# Problem to work on
Below are lines of data; restate word for word those running from the line containing "fast, start with the" to the line containing "Install Pumps For All Wells", inclusive, and no others.

[Saved entries]
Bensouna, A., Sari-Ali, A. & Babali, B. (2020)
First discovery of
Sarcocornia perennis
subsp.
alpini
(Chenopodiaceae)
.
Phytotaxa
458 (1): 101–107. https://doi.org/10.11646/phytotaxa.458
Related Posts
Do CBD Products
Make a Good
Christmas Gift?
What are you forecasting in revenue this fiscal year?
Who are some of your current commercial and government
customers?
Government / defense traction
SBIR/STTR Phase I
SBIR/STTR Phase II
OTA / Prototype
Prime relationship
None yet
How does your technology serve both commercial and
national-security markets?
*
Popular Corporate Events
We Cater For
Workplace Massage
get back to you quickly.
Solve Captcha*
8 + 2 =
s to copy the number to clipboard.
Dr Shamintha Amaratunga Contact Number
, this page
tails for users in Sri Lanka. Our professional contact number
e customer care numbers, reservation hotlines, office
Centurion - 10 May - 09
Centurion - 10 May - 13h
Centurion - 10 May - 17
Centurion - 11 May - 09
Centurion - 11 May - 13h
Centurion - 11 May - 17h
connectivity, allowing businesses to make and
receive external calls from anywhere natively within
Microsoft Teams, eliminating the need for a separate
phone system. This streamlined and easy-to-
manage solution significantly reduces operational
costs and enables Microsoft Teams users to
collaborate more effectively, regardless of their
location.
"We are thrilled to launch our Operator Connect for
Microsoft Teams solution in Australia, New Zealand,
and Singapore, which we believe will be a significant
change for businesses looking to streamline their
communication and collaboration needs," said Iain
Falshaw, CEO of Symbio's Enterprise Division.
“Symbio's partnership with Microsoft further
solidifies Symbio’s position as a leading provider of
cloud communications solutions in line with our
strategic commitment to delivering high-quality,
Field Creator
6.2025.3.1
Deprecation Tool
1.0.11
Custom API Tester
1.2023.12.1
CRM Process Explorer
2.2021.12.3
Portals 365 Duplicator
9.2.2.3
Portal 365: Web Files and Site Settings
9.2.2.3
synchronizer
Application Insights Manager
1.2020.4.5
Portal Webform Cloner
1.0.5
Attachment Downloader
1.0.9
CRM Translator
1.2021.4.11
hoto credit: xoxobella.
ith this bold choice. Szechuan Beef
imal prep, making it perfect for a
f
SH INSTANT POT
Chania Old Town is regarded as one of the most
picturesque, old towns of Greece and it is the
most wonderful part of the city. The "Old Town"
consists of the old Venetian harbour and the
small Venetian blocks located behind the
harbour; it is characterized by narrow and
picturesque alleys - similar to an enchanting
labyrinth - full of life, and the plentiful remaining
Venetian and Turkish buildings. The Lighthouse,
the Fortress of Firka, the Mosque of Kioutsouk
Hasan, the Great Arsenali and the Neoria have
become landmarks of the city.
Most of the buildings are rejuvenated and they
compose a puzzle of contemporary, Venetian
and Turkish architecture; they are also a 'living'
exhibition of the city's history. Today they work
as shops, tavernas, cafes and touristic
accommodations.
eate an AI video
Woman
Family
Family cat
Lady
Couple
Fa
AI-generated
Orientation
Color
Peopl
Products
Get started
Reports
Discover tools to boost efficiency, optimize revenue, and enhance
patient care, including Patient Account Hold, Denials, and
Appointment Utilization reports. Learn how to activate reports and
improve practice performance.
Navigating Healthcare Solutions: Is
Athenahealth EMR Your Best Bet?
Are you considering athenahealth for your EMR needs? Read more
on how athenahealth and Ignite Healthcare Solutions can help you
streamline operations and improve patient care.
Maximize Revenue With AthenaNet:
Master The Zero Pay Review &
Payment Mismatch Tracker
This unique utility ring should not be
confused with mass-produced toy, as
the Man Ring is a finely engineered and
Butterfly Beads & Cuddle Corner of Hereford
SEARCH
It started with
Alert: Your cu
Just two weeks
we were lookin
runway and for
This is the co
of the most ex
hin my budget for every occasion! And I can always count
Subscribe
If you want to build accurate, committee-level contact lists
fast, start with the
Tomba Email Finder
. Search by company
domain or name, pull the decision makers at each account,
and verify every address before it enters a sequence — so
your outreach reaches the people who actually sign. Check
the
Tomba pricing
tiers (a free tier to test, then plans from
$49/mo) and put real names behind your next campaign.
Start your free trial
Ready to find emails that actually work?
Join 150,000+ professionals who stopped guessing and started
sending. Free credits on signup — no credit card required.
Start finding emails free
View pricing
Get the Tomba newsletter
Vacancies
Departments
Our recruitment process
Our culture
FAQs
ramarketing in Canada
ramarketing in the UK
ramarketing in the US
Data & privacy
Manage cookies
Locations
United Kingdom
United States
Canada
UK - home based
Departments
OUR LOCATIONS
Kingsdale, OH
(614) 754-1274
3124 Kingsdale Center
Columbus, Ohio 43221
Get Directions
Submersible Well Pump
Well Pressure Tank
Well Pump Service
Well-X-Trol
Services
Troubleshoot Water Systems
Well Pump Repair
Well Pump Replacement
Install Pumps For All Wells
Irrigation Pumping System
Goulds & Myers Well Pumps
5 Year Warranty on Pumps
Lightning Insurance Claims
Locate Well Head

# Response below
fast, start with the
Tomba Email Finder
. Search by company
domain or name, pull the decision makers at each account,
and verify every address before it enters a sequence — so
your outreach reaches the people who actually sign. Check
the
Tomba pricing
tiers (a free tier to test, then plans from
$49/mo) and put real names behind your next campaign.
Start your free trial
Ready to find emails that actually work?
Join 150,000+ professionals who stopped guessing and started
sending. Free credits on signup — no credit card required.
Start finding emails free
View pricing
Get the Tomba newsletter
Vacancies
Departments
Our recruitment process
Our culture
FAQs
ramarketing in Canada
ramarketing in the UK
ramarketing in the US
Data & privacy
Manage cookies
Locations
United Kingdom
United States
Canada
UK - home based
Departments
OUR LOCATIONS
Kingsdale, OH
(614) 754-1274
3124 Kingsdale Center
Columbus, Ohio 43221
Get Directions
Submersible Well Pump
Well Pressure Tank
Well Pump Service
Well-X-Trol
Services
Troubleshoot Water Systems
Well Pump Repair
Well Pump Replacement
Install Pumps For All Wells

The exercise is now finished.